Page MenuHomePhabricator

Enhance mediawiki-history page reconstruction with best historical information possible
Open, LowPublic


This task is about providing as correct and precise as possible data about deletes and restores patterns.

First patch of restore semantic revision has been made (see T179690). In that patch, historical data is set to null before any restore in a page history.
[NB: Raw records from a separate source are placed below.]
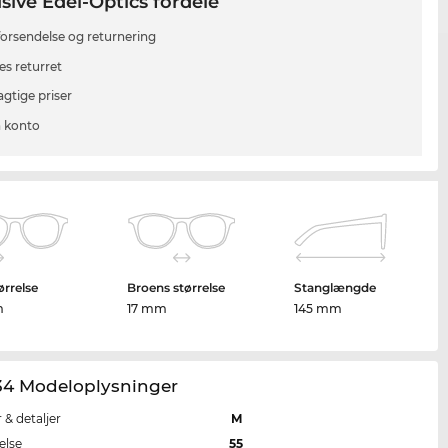
sive Edel-Optics fordele
 forsendelse og returnering
es returret
agtige priser
 konto
ørrelse
Broens størrelse
Stanglængde
m
17 mm
145 mm
34 Modeloplysninger
r & detaljer
M
else
55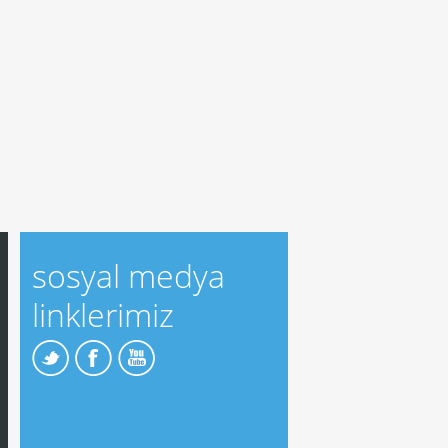
sosyal medya
linklerimiz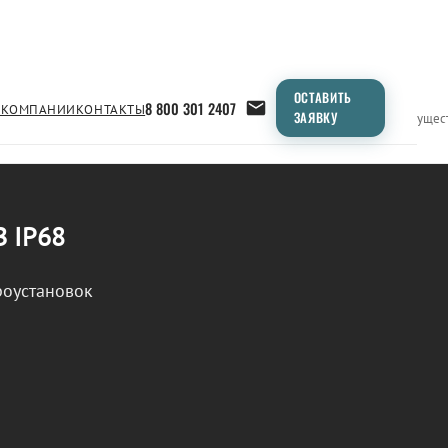
ОСТАВИТЬ
8 800 301 2407
 КОМПАНИИ
КОНТАКТЫ
ЗАЯВКУ
Применение
Продукция
Типоразмеры
Сравнение
Преимущес
В IP68
роустановок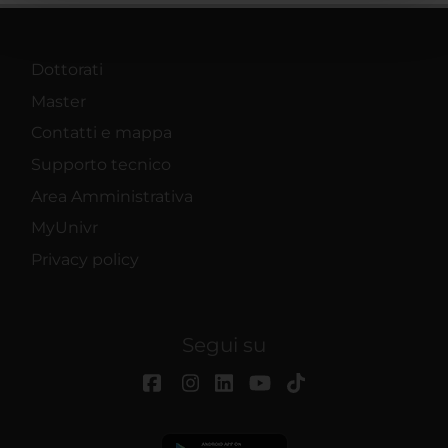
pubblicità e social media, i quali potrebbero combinarle
con altre informazioni che hai fornito loro o che hanno
raccolto dal tuo utilizzo dei loro servizi.
Dottorati
Master
Contatti e mappa
Supporto tecnico
Area Amministrativa
MyUnivr
Privacy policy
Segui su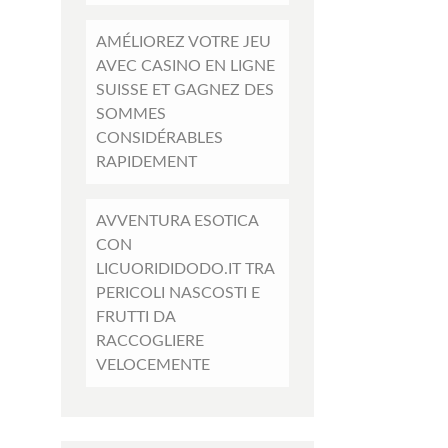
AMÉLIOREZ VOTRE JEU
AVEC CASINO EN LIGNE
SUISSE ET GAGNEZ DES
SOMMES
CONSIDÉRABLES
RAPIDEMENT
AVVENTURA ESOTICA
CON
LICUORIDIDODO.IT TRA
PERICOLI NASCOSTI E
FRUTTI DA
RACCOGLIERE
VELOCEMENTE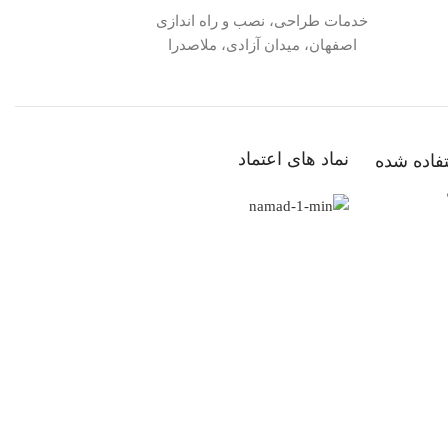
خدمات طراحی، نصب و راه اندازی
اصفهان، میدان آزادی، ملاصدرا
نماد های اعتماد
فاده شده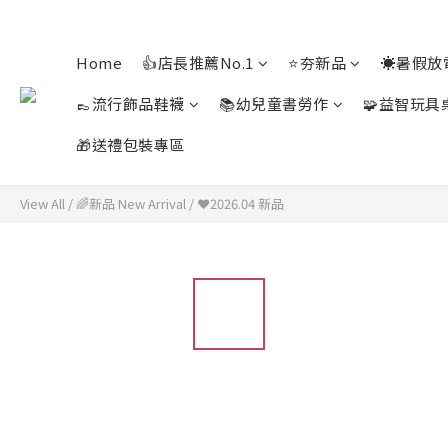
Home
👍店長推薦No.1
⭐夯新品
☀️暑假放
👞流行飾品鞋襪
📚幼兒童書勞作
🧩益智玩具
🎁送禮包裝專區
View All
/
🌈新品 New Arrival
/
❤️2026.04 新品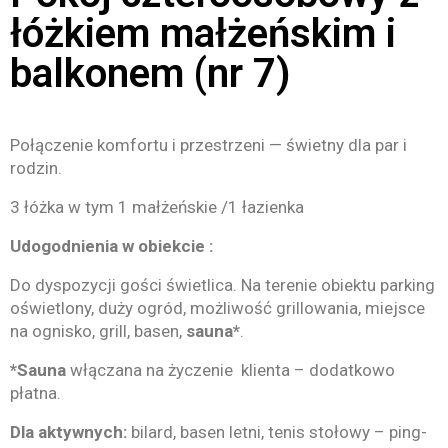
łóżkiem małżeńskim i
balkonem (nr 7)
Połączenie komfortu i przestrzeni — świetny dla par i
rodzin.
3 łóżka w tym 1 małżeńskie /1 łazienka
Udogodnienia w obiekcie :
Do dyspozycji gości świetlica. Na terenie obiektu parking
oświetlony, duży ogród, możliwość grillowania, miejsce
na ognisko, grill, basen,
sauna*
.
*Sauna
włączana na życzenie klienta – dodatkowo
płatna.
Dla aktywnych:
bilard, basen letni, tenis stołowy – ping-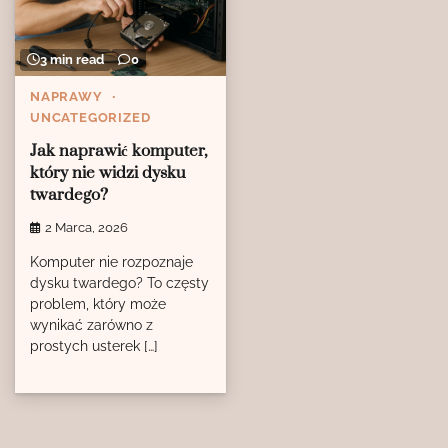
3 min read
0
NAPRAWY
UNCATEGORIZED
Jak naprawić komputer,
który nie widzi dysku
twardego?
2 Marca, 2026
Komputer nie rozpoznaje
dysku twardego? To częsty
problem, który może
wynikać zarówno z
prostych usterek […]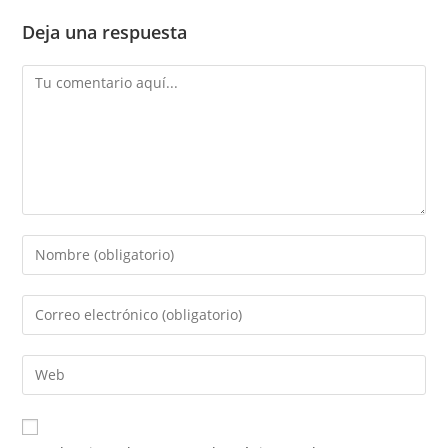
Deja una respuesta
Comentario
Introduce
tu
nombre
Introduce
o
tu
nombre
dirección
Introduce
de
de
la
usuario
correo
URL
para
electrónico
de
comentar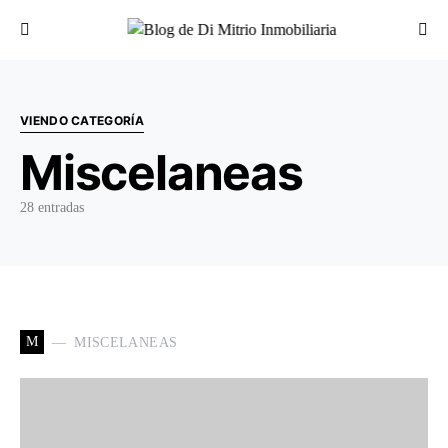
Buscar por:
VIENDO CATEGORÍA
Miscelaneas
28 entradas
M
MISCELANEAS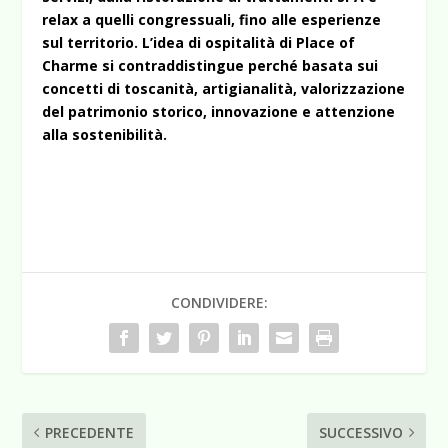
relax a quelli congressuali, fino alle esperienze
sul territorio. L’idea di ospitalità di Place of
Charme si contraddistingue perché basata sui
concetti di toscanità, artigianalità, valorizzazione
del patrimonio storico, innovazione e attenzione
alla sostenibilità.
CONDIVIDERE:
PRECEDENTE
SUCCESSIVO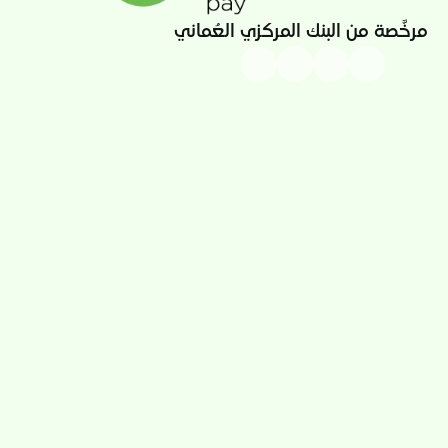
مرخَّصة من البنك المركزي العُماني 
قصتنا
تطبيق ثواني
الأخبار
برنامج الولاء "سما"
الوظائف
متجر ثواني
تواصل معنا
بطاقات مسبقة الدفع
تحويل الأموال
التبرعات
التأمين
الفواتير
ثواني للأعمال
الأمن والامتثال
بوابة الأعمال
الشروط والأحكام
تطبيق تاجر
شروط بطاقة الهدية
بوابة الدفع
شروط بطاقة الهدية
رابط الدفع
فيديوهات إرشادية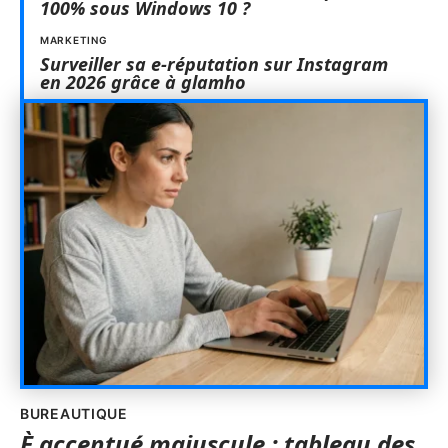
100% sous Windows 10 ?
MARKETING
Surveiller sa e-réputation sur Instagram
en 2026 grâce à glamho
BUREAUTIQUE
È accentué majuscule : tableau des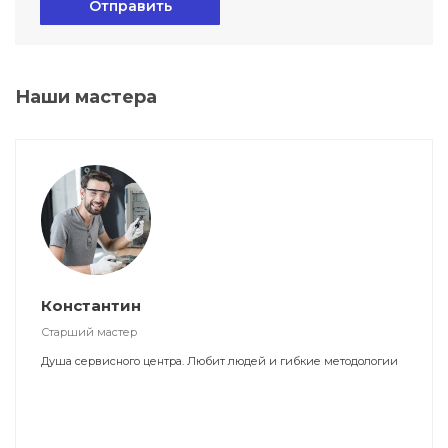
Отправить
Наши мастера
Константин
Старший мастер
Душа сервисного центра. Любит людей и гибкие методологии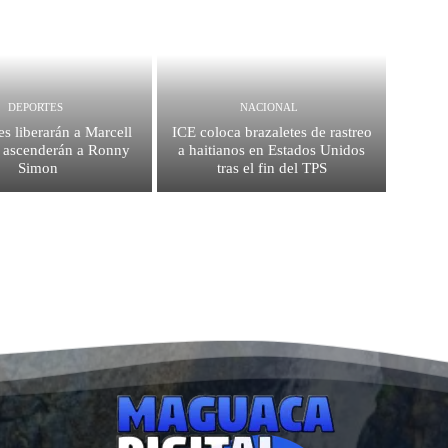
DEPORTES
NACIONAL
es liberarán a Marcell
ICE coloca brazaletes de rastreo
 ascenderán a Ronny
a haitianos en Estados Unidos
Simon
tras el fin del TPS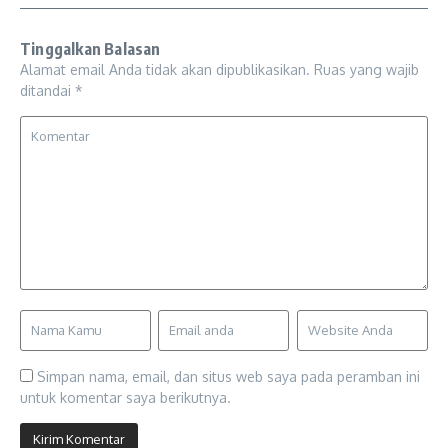
Tinggalkan Balasan
Alamat email Anda tidak akan dipublikasikan.
Ruas yang wajib
ditandai
*
Simpan nama, email, dan situs web saya pada peramban ini
untuk komentar saya berikutnya.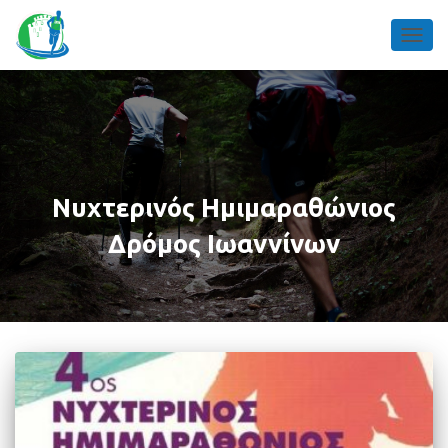
TOGGL
Νυχτερινός Ημιμαραθώνιος
Δρόμος Ιωαννίνων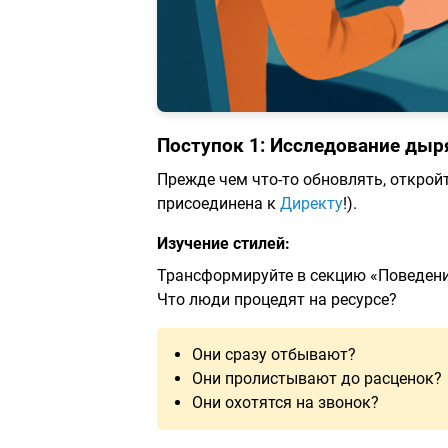
Поступок 1: Исследование дыр
Прежде чем что-то обновлять, открой
присоединена к
Директу
!).
Изучение стилей:
Трансформируйте в секцию «Поведени
Что люди процедят на ресурсе?
Они сразу отбывают?
Они пролистывают до расценок?
Они охотятся на звонок?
Idea here is to enhance what exists:

  • Add historical threads for pages with restores (revisions in that page might have been merged-in from different pages, list those, with correct times of overlap)
  • Provide correct historical titles when available (single historical thread), or a list of potential historical titles.
  • Join archived revisions to pages by title

Some examples of complex flows of events are described here and here

Event Timeline

JAllemandou renamed this task from Fix mediawiki-history page reconstruction bug (restores final) to Enhance mediawiki-history page reconstruction with best historical information possible.Nov 23 2017, 1:07 PM

For complex flows of events that we can't reconcile automatically with a somewhat high degree of certainty, we had an idea:

describe the problem in a way that's easy to illustrate to the community of researchers, and allow them to piece together the puzzle. Capture the output of their work in a way that we can incorporate in the reconstruction algorithm, and use it to fix the ambiguous histories.

And for the rest of the task, see if there's any way we can be more certain about some of the less complex flows.

Milimetric moved this task from Backlog (Later) to Data Quality on the Analytics board.